Abortion

Operating Under a Broken System: On Legitimate Abortions and Forced Triage

What we need to constantly keep in mind is how we are deciding who is most in need of help, and reevaluating how that fits in with our values. Are we ok with only helping certain kinds of people who need abortions? Can we strategize for a future in which we don’t have to make these tough decisions? How can we get there?

Cross-posted with permission from the Abortion Gang blog.

Coverage of Representative Todd Akin’s “legitimate rape” comments have ignited a media storm. It’s clear that Akin’s remarks are more than just misinformation about reproductive health, and that they could have devastating and divisive policy implications for abortion rights and access. Akin’s comments have also sparked a conversation about abortion exceptions, “legitimate” reasons to have an abortion, or if we should even be talking about those reasons.

What do we know about abortion exceptions? We know that they make it harder for anyone to get an abortion, including each person who falls under exceptions such as rape, incest, or threat to the person’s life. Many of us in the reproductive health, rights, and justice movements have written about and fought against the concept of “legitimate” or “acceptable” reasons to have an abortion. Of course we agree that no one should differentiate between an individual’s circumstances surrounding an abortion decision. But that doesn’t mean that we, and by extension, our movement, don’t also play into labelling some abortions as more necessary, important, or worthy of funding than others.

This happens most noticeably at the policy level. We fight for legislation that grants military insurance coverage for abortion in cases of rape instead of fighting for military insurance to cover abortion regardless of if it was an instance of rape or not. When state legislators try to ban later abortions, we trot out stories of people who’ve needed later abortions for fetal anomalies, not those who need later abortions for less sympathetic reasons. And, more recently, the progressive media is aghast that the GOP platform includes an anti-abortion amendment that doesn’t give an exception for rape, when really, shouldn’t we be up in arms that there is an anti-abortion amendment, period?

We see this manifest in a different way in direct service organizations. Our work as abortion fund volunteers is grounded in the belief that each person has a human right to bodily autonomy and to health care access. We trust that a person has the ability to make their own abortion decision, and we do not honor one person’s experience over another. But we also recognize that despite our commitment to providing non-judgmental and compassionate services, we are human–we hold to our own beliefs, or our organization’s beliefs, about who is more deserving of or more in need of our assistance. Even as we are actively trying to shed ourselves of placing more or less value on one person’s experience, we cannot ignore that we have and will continue to make exceptions for those with more difficult circumstances and less access to services.

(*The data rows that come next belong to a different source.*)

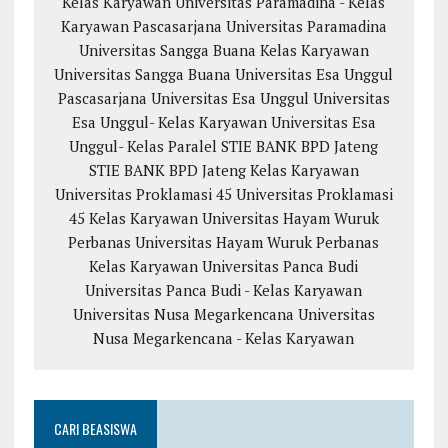
Kelas Karyawan
Universitas Paramadina - Kelas
Karyawan
Pascasarjana Universitas Paramadina
Universitas Sangga Buana
Kelas Karyawan
Universitas Sangga Buana
Universitas Esa Unggul
Pascasarjana Universitas Esa Unggul
Universitas
Esa Unggul- Kelas Karyawan
Universitas Esa
Unggul- Kelas Paralel
STIE BANK BPD Jateng
STIE BANK BPD Jateng Kelas Karyawan
Universitas Proklamasi 45
Universitas Proklamasi
45 Kelas Karyawan
Universitas Hayam Wuruk
Perbanas
Universitas Hayam Wuruk Perbanas
Kelas Karyawan
Universitas Panca Budi
Universitas Panca Budi - Kelas Karyawan
Universitas Nusa Megarkencana
Universitas
Nusa Megarkencana - Kelas Karyawan
CARI BEASISWA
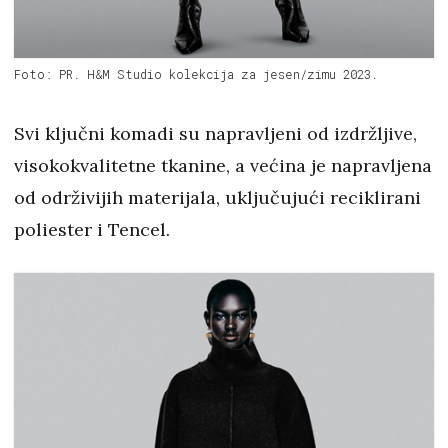
Foto: PR. H&M Studio kolekcija za jesen/zimu 2023.
Svi ključni komadi su napravljeni od izdržljive,
visokokvalitetne tkanine, a većina je napravljena
od održivijih materijala, uključujući reciklirani
poliester i Tencel.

Abortion funds operate under hostile climates with limited financial resources. That leaves many of us asking difficult questions: who most deserves our limited financial assistance? This is the reality we live in. We know some of us will give more funding to a person who is the survivor of sexual assault instead of someone who is not, or to a person who is having a later abortion because of a fatal fetal anomaly than someone who is having a later abortion because she took a longer time coming to the decision to have an abortion. Why? Because we don’t have enough money to help every individual, and we want our time and money to go to the people who “really need it”: those who are the most marginalized and therefore have the slimmest chances of accessing services on their own. No matter how much we try to get out of the paradigm that some people deserve our help more than others, the reality is that we have to prioritize, to triage. As a result, whether we like it or not, we are complicit in the exceptionalization of certain abortions.

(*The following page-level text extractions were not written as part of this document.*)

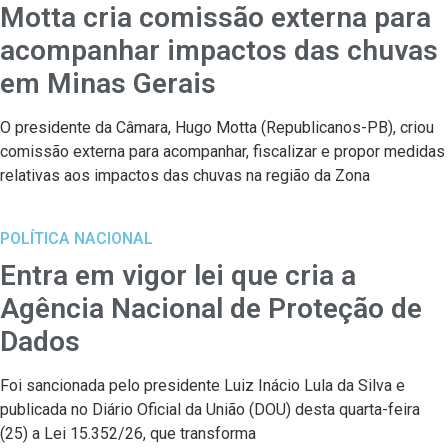
Motta cria comissão externa para
acompanhar impactos das chuvas
em Minas Gerais
O presidente da Câmara, Hugo Motta (Republicanos-PB), criou
comissão externa para acompanhar, fiscalizar e propor medidas
relativas aos impactos das chuvas na região da Zona
POLÍTICA NACIONAL
Entra em vigor lei que cria a
Agência Nacional de Proteção de
Dados
Foi sancionada pelo presidente Luiz Inácio Lula da Silva e
publicada no Diário Oficial da União (DOU) desta quarta-feira
(25) a Lei 15.352/26, que transforma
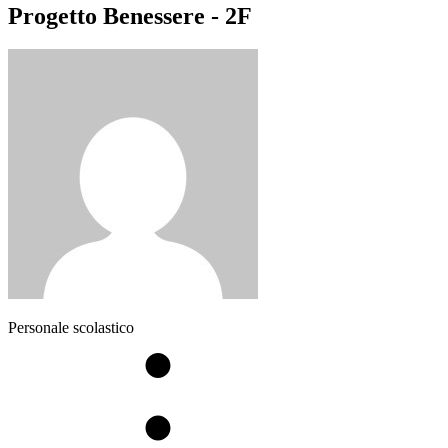
Progetto Benessere - 2F
Personale scolastico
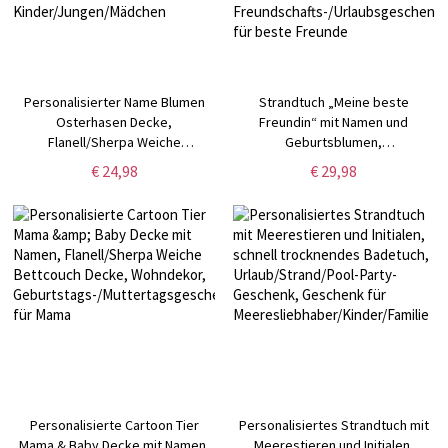
Personalisierter Name Blumen
Strandtuch „Meine beste
Osterhasen Decke,
Freundin“ mit Namen und
Flanell/Sherpa Weiche
Geburtsblumen,
Bett-/Couchdecke, Hasen
schnelltrocknendes Mikrofaser-
€ 24,98
€ 29,98
Babydecke, Wohndekor,
Badetuch, Geschenk für
Ostergeschenk für
Poolpartys,
Kinder/Jungen/Mädchen
Freundschafts-/Urlaubsgeschenk
für beste Freunde
Personalisierte Cartoon Tier
Personalisiertes Strandtuch mit
Mama & Baby Decke mit Namen,
Meerestieren und Initialen,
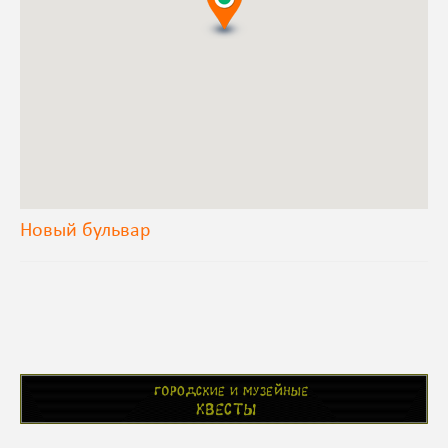
Новый бульвар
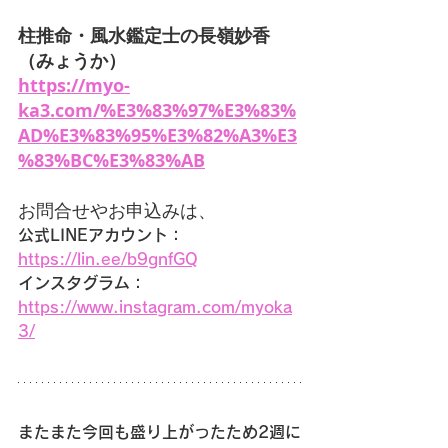
柱推命・風水鑑定士の長嶺妙香
（みょうか）
https://myo-
ka3.com/%E3%83%97%E3%83%
AD%E3%83%95%E3%82%A3%E3
%83%BC%E3%83%AB
お問合せやお申込みは、
公式LINEアカウント：
https://lin.ee/b9gnfGQ
インスタグラム：
https://www.instagram.com/myoka
3/
またまた今回も盛り上がったため2週に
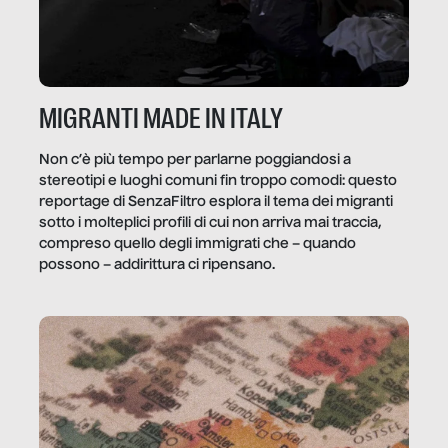
MIGRANTI MADE IN ITALY
Non c’è più tempo per parlarne poggiandosi a
stereotipi e luoghi comuni fin troppo comodi: questo
reportage di SenzaFiltro esplora il tema dei migranti
sotto i molteplici profili di cui non arriva mai traccia,
compreso quello degli immigrati che – quando
possono – addirittura ci ripensano.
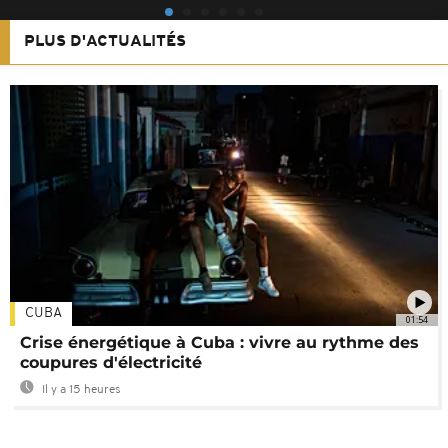
PLUS D'ACTUALITÉS
CUBA
01:54
Crise énergétique à Cuba : vivre au rythme des
coupures d'électricité
Il y a 15 heures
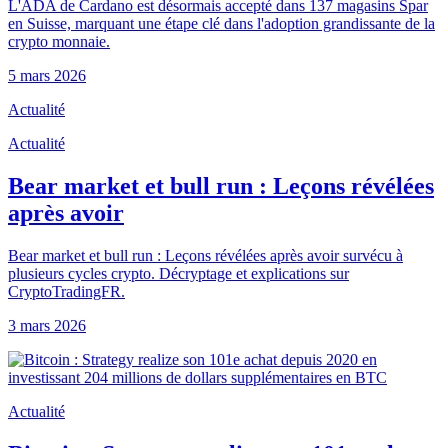
L'ADA de Cardano est désormais accepté dans 137 magasins Spar
en Suisse, marquant une étape clé dans l'adoption grandissante de la
crypto monnaie.
5 mars 2026
Actualité
Actualité
Bear market et bull run : Leçons révélées
après avoir
Bear market et bull run : Leçons révélées après avoir survécu à
plusieurs cycles crypto. Décryptage et explications sur
CryptoTradingFR.
3 mars 2026
Actualité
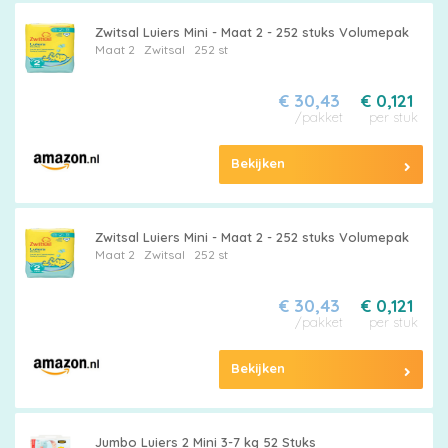
Zwitsal Luiers Mini - Maat 2 - 252 stuks Volumepak
Maat 2
Zwitsal
252 st
€ 30,43
€ 0,121
/pakket
per stuk
Bekijken
Zwitsal Luiers Mini - Maat 2 - 252 stuks Volumepak
Maat 2
Zwitsal
252 st
€ 30,43
€ 0,121
/pakket
per stuk
Bekijken
Jumbo Luiers 2 Mini 3-7 kg 52 Stuks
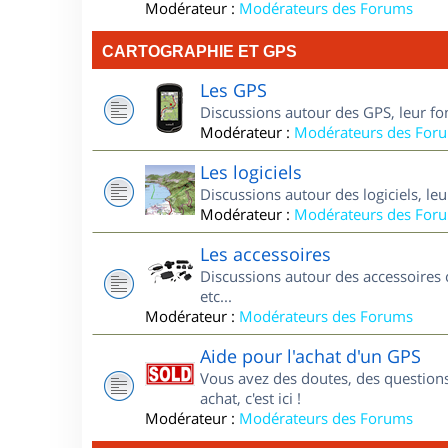
Modérateur :
Modérateurs des Forums
CARTOGRAPHIE ET GPS
Les GPS
Discussions autour des GPS, leur fo
Modérateur :
Modérateurs des For
Les logiciels
Discussions autour des logiciels, le
Modérateur :
Modérateurs des For
Les accessoires
Discussions autour des accessoires 
etc...
Modérateur :
Modérateurs des Forums
Aide pour l'achat d'un GPS
Vous avez des doutes, des questions
achat, c'est ici !
Modérateur :
Modérateurs des Forums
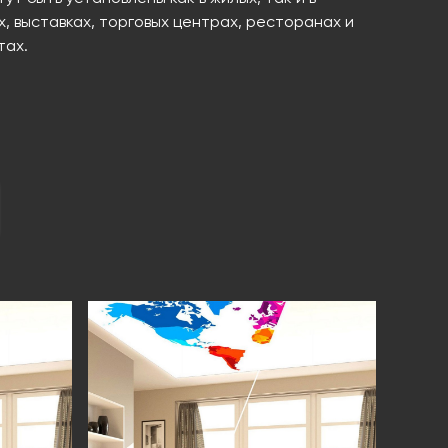
 выставках, торговых центрах, ресторанах и
тах.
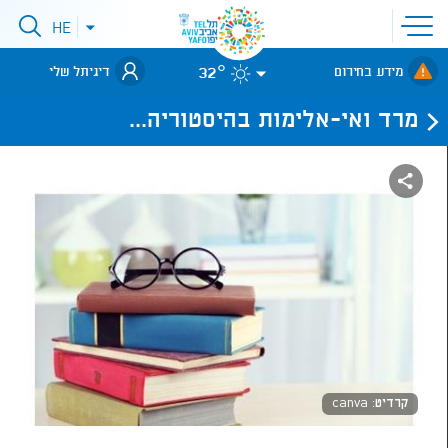
פתיחת
HE
פתיחת
תפריט
תפריט
שפות
לאתר עיריית
אתר
32°
מידע בחירום
דיגיתל שלי
תל-אביב
מרד ואי-אלימות בהיסטוריה...
קרדיט: canva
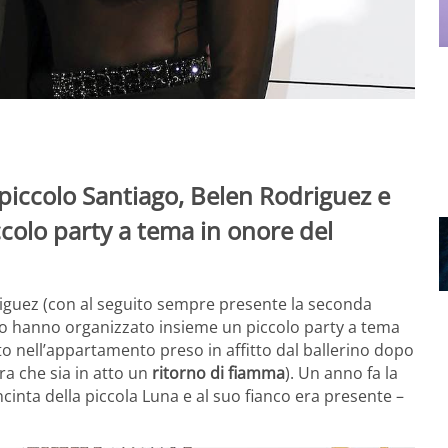
piccolo Santiago, Belen Rodriguez e
colo party a tema in onore del
riguez (con al seguito sempre presente la seconda
nno hanno organizzato insieme un piccolo party a tema
lto nell’appartamento preso in affitto dal ballerino dopo
ra che sia in atto un
ritorno di fiamma
). Un anno fa la
cinta della piccola Luna e al suo fianco era presente –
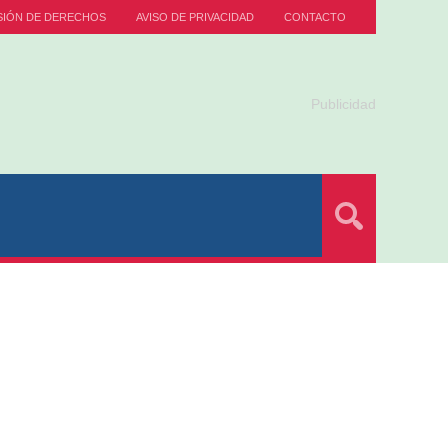
SIÓN DE DERECHOS
AVISO DE PRIVACIDAD
CONTACTO
Publicidad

We live and work in a country where abortion providers and grassroots reproductive justice organizations like abortion funds are becoming more and more scarce. With few funding and staff to operate, we are forced to limit the populations we serve to those we deem most in need of care. What we need to constantly keep in mind is how we are deciding who is most in need of help, and reevaluating how that fits in with our values. Are we ok with only helping certain kinds of people who need abortions? Can we strategize for a future in which we don’t have to make these tough decisions? How can we get there?

Creating our own exceptions and hierarchy of abortion situations is a necessary evil. It isn’t ideal, and it’s not what we strive for, but it is a reality of a broken system and a reflection of little time, and scarce funding, not to mention a hostile political climate. We did not choose this system, we can’t blame ourselves for operating in a way that allows us to function and sustain ourselves. But we also must ask tough questions about how we, as abortion funders and pro-choice activists, engage in abortion exceptionalism, and keep each other accountable for figuring out answers that reconcile our values with the difficult circumstances in which our organizations operate. We can fight for military insurance to cover abortion as a result of rape as long as we are also fighting to repeal the Hyde amendment. We can provide more funding to a cancer patient who needs an abortion as long as we are also figuring out ways to increase the amount of money we give people who aren’t in dire situations. As much as we critique abortion exceptionalism, we need to examine and acknowledge when we are complicit in it as well.